** Supplied data **
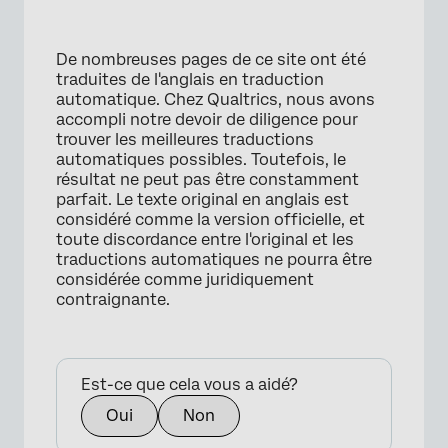
De nombreuses pages de ce site ont été
traduites de l'anglais en traduction
automatique. Chez Qualtrics, nous avons
accompli notre devoir de diligence pour
trouver les meilleures traductions
automatiques possibles. Toutefois, le
résultat ne peut pas être constamment
parfait. Le texte original en anglais est
considéré comme la version officielle, et
toute discordance entre l'original et les
traductions automatiques ne pourra être
considérée comme juridiquement
contraignante.
Est-ce que cela vous a aidé?
Oui
Non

** Activity **
Which lines hold the word "être"? Return all of them from the records above.

** Written answer **
résultat ne peut pas être constamment
traductions automatiques ne pourra être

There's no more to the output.